As a vegetarian passionate about healthy eating, Kira Kim was determined to provide her firstborn, Soren, with the very best nutrition—which, of course, meant breastfeeding. But after a traumatic emergency C-section, Kim’s milk didn’t come in for three weeks and she was forced to supplement with formula. “I was completely crushed,” says Kim, a Boston native living in China. Fortunately, her husband came to her aid, renting her a hospital-grade breast pump, finding her a lactation consultant and offering words of encouragement. With his help, Kim was able to start breastfeeding exclusively when Soren was 6 weeks old—and now, eight months later, “we’re still going strong,” she says. “I wanted to quit so badly at times, and without my husband’s support, I probably would have,” Kim confesses.

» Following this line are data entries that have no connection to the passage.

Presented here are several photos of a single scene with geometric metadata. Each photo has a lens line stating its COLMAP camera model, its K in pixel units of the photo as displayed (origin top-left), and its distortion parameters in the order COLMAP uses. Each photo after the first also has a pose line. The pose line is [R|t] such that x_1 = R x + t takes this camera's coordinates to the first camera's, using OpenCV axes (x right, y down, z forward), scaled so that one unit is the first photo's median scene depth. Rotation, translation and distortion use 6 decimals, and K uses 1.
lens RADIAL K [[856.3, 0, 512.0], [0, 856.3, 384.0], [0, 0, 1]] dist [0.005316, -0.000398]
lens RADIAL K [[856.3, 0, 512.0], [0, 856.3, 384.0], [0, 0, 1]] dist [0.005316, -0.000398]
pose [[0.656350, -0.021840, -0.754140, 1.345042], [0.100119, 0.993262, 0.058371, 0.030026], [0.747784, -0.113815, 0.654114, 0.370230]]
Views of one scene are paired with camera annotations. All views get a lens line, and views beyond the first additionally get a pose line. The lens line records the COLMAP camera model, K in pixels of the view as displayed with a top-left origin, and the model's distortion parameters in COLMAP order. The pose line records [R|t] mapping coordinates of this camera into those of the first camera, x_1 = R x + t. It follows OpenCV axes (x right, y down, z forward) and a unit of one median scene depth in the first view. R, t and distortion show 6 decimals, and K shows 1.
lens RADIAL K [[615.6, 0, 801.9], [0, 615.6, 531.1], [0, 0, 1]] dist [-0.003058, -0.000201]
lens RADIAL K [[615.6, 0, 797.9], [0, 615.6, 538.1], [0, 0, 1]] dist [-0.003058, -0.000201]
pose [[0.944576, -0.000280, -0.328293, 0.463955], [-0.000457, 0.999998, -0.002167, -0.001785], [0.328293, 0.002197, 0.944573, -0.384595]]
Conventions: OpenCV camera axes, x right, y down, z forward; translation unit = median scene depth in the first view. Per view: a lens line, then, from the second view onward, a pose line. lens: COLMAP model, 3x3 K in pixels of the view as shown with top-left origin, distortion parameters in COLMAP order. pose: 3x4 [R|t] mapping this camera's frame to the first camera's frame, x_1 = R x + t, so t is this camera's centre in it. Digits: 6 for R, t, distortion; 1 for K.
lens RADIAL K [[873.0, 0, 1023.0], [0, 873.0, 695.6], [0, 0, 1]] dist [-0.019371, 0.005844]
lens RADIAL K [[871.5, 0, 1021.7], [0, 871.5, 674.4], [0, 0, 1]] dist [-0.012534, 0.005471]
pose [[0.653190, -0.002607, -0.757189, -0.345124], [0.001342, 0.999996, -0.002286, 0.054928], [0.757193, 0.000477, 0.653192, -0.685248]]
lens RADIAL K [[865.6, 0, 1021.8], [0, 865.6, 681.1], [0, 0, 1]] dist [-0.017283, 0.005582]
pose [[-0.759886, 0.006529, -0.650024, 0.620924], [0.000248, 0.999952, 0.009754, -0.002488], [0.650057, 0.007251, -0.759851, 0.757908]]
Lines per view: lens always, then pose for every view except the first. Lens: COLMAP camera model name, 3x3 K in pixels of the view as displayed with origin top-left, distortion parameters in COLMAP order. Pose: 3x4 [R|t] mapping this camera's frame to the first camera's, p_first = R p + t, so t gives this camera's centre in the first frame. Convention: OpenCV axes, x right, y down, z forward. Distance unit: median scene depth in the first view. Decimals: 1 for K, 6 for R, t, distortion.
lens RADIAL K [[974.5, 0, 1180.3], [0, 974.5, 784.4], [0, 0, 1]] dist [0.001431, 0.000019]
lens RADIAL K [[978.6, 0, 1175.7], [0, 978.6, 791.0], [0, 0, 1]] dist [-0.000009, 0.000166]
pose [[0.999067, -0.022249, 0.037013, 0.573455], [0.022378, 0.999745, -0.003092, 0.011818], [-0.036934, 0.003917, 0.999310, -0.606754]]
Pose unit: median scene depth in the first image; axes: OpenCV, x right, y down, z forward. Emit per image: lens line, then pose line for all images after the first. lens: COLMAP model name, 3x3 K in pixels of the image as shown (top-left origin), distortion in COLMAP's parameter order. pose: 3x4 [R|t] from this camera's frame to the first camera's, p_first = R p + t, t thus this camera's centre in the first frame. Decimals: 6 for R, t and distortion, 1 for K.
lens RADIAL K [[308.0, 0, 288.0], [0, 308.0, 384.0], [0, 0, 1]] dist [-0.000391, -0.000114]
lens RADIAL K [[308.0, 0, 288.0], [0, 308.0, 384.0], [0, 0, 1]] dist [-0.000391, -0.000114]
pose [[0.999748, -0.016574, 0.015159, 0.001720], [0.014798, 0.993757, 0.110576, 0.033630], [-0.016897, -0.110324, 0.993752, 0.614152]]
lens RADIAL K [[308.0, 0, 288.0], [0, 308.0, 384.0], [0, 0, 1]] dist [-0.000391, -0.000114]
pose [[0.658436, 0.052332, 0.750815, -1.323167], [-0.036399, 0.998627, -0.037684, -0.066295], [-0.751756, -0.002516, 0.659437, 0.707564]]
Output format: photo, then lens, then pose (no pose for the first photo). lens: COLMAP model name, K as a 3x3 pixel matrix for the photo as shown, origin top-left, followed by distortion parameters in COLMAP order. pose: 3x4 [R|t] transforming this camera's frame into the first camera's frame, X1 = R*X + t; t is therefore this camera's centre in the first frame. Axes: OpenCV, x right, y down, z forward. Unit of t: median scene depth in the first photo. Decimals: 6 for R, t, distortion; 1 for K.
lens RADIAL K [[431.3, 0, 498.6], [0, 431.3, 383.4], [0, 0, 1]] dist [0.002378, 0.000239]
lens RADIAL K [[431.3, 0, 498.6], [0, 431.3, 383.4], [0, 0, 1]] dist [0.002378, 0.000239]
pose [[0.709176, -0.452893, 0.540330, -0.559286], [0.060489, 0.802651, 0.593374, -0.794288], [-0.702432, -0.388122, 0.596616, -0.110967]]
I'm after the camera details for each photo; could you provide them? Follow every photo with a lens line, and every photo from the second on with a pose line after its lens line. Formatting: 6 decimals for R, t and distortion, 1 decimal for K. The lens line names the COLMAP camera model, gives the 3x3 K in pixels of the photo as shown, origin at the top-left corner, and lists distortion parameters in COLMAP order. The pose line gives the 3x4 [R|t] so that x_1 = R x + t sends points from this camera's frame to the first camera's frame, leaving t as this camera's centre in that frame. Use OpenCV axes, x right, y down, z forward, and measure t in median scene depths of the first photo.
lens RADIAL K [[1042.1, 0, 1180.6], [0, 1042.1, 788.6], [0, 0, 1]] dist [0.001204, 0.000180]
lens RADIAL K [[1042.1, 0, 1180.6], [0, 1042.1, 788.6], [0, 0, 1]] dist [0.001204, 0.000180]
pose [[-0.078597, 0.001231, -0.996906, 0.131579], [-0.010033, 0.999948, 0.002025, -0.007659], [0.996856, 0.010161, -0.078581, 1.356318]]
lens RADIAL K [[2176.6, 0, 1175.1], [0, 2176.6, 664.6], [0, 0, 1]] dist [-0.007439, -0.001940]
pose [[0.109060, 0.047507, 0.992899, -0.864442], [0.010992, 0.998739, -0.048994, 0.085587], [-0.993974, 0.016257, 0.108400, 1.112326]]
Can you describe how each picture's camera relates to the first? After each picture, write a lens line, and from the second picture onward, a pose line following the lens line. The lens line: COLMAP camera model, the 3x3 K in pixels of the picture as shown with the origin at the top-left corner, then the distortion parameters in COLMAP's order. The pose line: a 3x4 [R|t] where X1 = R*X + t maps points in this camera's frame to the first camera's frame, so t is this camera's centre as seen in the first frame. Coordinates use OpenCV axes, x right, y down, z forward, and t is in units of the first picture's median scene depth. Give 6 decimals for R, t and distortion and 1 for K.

Many first-time moms expect breastfeeding to come naturally—and for some, it does. But for others…well, it’s a little more complicated. From positioning the baby to getting the proper latch, there can be a lot to figure out—and not all mothers and newborns get it right from the get-go, sometimes leading to problems like sore nipples and low milk production. Heading back to work early and introducing bottles too soon can interfere with the process, too. And let’s face it: Around-the-clock nursing sessions can be exhausting for any new mom. Given those facts, it’s no wonder so many women give up after just a few weeks or months despite recommendations to stick with it for a year.

But that could be different, experts say, if more new dads learned about breastfeeding and did what they could to help out. “Studies show that mothers with helpful and supportive partners are more likely to be successful breastfeeding,” notes Wendy Fery, RN, IBCLC, an inpatient lactation consultant at Kaiser Permanente Sunnyside in Portland, Ore.

While breastfeeding can be challenging at first, it usually gets much easier once Mom and baby learn the ropes. Meanwhile, there are many incredible reasons to give it a shot, says Ruth A. Lawrence, MD, medical director of the Breastfeeding and Human Lactation Study Center at the University of Rochester in New York. Breast milk is brimming with nutrients that are crucial for a baby’s brain development as well as antibodies that can guard him against allergies, ear infections, diarrhea, pneumonia, bacterial meningitis, sudden infant death syndrome (SIDS) and other diseases. Nursing moms get big health perks, too, including a lower risk for breast and ovarian cancers, and possibly osteoporosis, later in life. Since breastfeeding burns calories like crazy and shrinks the uterus, it also can help new mothers get their prepregnancy figures back faster. The longer a woman continues to breastfeed, the greater the benefits—although any amount of nursing is certainly better than none.